Code Repository for MS20190155
141 stars 97 forks source link

Issue with the parsing script #2

Closed meyerhj closed 3 years ago

meyerhj commented 4 years ago

Dear Maifeng,

thank you for the great and easily understandable implementation of the code used in your paper. I have one question/suggestion:

When I run parse.py, the script fails on every line because corpus_preprocessor is not defined in process_line. Somehow the script does not manage to transfer the corpus_preprocessor method to the process_line function. While I can rewrite the script to access NLP outside of the process_line function this seems to be an unelegant workaround. Am I overlooking anything? I have installed all the requisite packages. I have also checked the fixes proposed within the closed issue, however they do not seem to help.

Some additional info:

When I just throw in a quick print(print(corpus_preprocessor.process_document) call directly behind the initial code (see below) it seems to work fine, even for individual strings that are in my files. So the issue doesnt seem to derive from CoreNLP

   with CoreNLPClient(be_quiet=False,
            properties={
                "ner.applyFineGrained": "false",
                "annotators": "tokenize, ssplit, pos, lemma, ner, depparse",
            },
            memory=global_options.RAM_CORENLP,
            threads=global_options.N_CORES,
            timeout=120000000,
            max_char_length=1000000,
    ) as client:
        corpus_preprocessor = preprocess.preprocessor(client)

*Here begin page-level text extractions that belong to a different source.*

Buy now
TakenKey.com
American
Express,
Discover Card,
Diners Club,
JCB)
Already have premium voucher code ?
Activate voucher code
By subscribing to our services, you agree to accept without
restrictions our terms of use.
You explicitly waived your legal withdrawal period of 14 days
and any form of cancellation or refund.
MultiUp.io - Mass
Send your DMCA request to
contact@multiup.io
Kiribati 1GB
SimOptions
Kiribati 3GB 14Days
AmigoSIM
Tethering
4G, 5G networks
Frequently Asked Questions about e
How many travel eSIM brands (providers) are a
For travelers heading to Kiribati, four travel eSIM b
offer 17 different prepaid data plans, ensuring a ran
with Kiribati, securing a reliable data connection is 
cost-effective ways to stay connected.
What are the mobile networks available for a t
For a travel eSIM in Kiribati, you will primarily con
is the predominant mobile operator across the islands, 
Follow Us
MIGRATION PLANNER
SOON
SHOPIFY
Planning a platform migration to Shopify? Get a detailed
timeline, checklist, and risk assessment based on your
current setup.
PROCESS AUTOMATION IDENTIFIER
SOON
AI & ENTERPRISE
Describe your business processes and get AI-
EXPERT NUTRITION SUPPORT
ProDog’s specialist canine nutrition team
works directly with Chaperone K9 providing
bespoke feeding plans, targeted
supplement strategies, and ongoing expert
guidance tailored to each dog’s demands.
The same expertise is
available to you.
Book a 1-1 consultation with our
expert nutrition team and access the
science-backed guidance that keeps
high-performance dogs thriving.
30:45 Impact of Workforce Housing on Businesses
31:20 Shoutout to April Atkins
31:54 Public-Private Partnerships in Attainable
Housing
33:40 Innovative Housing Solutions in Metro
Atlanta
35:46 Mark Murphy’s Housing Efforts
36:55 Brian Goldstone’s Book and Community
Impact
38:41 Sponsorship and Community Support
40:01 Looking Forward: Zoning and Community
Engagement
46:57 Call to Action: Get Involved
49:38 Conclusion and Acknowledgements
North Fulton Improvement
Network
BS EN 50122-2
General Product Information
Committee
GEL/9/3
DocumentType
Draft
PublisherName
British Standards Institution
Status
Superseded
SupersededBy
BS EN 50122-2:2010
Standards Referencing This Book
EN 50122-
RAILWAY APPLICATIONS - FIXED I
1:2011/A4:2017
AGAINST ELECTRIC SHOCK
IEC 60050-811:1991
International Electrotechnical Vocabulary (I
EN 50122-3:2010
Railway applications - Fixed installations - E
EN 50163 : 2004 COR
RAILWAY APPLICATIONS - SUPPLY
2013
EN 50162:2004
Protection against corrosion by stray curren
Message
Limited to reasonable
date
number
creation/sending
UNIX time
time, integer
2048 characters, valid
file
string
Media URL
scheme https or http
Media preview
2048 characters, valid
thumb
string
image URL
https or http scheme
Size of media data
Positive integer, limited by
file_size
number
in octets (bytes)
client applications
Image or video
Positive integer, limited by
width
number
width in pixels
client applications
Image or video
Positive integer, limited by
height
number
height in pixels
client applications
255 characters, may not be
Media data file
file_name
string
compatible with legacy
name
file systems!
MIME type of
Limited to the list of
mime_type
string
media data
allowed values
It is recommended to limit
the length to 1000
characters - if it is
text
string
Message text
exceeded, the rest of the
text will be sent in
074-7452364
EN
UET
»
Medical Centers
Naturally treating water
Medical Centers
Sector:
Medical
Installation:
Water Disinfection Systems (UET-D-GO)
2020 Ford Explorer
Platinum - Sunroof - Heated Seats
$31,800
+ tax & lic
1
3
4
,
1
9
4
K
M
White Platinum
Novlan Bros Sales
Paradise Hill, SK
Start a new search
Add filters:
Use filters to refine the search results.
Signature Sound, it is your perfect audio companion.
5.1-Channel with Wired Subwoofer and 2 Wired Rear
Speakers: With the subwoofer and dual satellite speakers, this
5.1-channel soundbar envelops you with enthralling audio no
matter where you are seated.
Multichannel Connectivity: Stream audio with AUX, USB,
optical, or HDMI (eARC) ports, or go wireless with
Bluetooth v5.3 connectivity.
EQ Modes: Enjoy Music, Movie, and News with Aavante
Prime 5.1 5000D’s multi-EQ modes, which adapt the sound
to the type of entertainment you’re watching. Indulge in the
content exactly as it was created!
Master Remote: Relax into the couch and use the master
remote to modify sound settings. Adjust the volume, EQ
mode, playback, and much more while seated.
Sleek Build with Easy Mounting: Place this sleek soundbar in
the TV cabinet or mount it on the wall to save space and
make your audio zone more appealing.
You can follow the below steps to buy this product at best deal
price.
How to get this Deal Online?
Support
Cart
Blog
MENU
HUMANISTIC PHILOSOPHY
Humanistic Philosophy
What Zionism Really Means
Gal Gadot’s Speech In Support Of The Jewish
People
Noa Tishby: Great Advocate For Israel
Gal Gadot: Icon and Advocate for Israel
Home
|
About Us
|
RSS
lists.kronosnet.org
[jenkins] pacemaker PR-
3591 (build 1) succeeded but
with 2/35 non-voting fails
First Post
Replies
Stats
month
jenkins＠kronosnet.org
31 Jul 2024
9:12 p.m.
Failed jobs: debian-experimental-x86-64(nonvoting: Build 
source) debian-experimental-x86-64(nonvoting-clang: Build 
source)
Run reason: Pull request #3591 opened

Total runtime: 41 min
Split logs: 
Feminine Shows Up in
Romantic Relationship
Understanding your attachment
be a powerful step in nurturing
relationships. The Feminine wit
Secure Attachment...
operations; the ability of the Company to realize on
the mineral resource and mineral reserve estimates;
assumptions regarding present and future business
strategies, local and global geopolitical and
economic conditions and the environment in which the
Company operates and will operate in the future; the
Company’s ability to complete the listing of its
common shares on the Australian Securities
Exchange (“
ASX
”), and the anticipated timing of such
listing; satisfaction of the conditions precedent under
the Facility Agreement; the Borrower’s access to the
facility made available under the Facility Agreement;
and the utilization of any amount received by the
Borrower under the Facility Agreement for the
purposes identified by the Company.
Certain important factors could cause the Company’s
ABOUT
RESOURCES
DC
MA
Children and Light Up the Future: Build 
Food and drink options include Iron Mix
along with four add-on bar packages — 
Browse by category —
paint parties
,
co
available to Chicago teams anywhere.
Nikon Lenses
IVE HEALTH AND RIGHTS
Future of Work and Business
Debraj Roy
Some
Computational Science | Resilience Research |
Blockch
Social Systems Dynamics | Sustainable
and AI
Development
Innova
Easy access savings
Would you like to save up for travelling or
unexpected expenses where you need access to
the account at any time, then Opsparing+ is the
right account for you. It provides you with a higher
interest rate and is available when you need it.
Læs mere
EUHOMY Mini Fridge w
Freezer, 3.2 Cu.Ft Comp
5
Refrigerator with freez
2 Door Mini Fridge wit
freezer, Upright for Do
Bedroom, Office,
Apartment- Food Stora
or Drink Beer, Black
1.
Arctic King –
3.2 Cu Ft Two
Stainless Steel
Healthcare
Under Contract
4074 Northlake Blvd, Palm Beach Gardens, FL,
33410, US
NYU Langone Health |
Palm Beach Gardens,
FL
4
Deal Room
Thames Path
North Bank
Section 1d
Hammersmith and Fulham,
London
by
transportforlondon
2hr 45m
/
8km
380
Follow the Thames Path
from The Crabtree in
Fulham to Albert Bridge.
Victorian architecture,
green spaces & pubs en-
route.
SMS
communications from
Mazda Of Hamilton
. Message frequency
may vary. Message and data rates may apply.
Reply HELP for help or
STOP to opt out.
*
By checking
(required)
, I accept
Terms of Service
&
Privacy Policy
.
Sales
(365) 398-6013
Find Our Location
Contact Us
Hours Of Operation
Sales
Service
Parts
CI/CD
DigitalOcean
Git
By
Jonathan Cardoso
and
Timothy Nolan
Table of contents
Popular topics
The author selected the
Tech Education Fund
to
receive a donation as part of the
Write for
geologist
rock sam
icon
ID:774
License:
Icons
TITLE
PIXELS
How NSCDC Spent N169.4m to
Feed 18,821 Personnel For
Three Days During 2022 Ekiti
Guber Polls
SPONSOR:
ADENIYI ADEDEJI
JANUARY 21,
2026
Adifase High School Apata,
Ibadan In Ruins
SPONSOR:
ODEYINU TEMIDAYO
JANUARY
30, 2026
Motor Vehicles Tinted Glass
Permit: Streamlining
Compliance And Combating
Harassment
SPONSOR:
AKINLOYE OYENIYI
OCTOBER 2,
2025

        print(corpus_preprocessor.process_document(string, id))

Edit:

The issue seems to be stemming from the usage of starmap in my case. If I call the process_line function with a regular call, I do not have the same issue.

Best wishes Hauke

maifeng commented 3 years ago

Windows has a different mechanism for multiprocessing, see this thread.

I have not figured out how to integrate multiprocessing with CoreNLP on Windows yet. So I made the following change in the code:

        if global_options.WINDOWS is False:
            with Pool(global_options.N_CORES) as pool:
                for output_line, output_line_id in pool.starmap(
                    function_name, zip(next_n_lines, next_n_line_ids)
                ):
                    output_lines.append(output_line)
                    output_line_ids.append(output_line_id)
        else:        
            for output_line, output_line_id in map(
                function_name, next_n_lines, next_n_line_ids
            ):
                output_lines.append(output_line)
                output_line_ids.append(output_line_id)

I think this way the CoreNLP Java server still utilizes multiple CPUs, but the Python code for processing the results is single-thread. The compromise works for now and I am interested in learning other workarounds.

maifeng commented 3 years ago

Just confirmed that it is not a Windows-specific issue. Starmap works for Python 3.6&3.7 but not for 3.8. So replacing starmap with map should work.

maifeng commented 3 years ago

Added parse_parallel.py to support starmap on Python 3.8.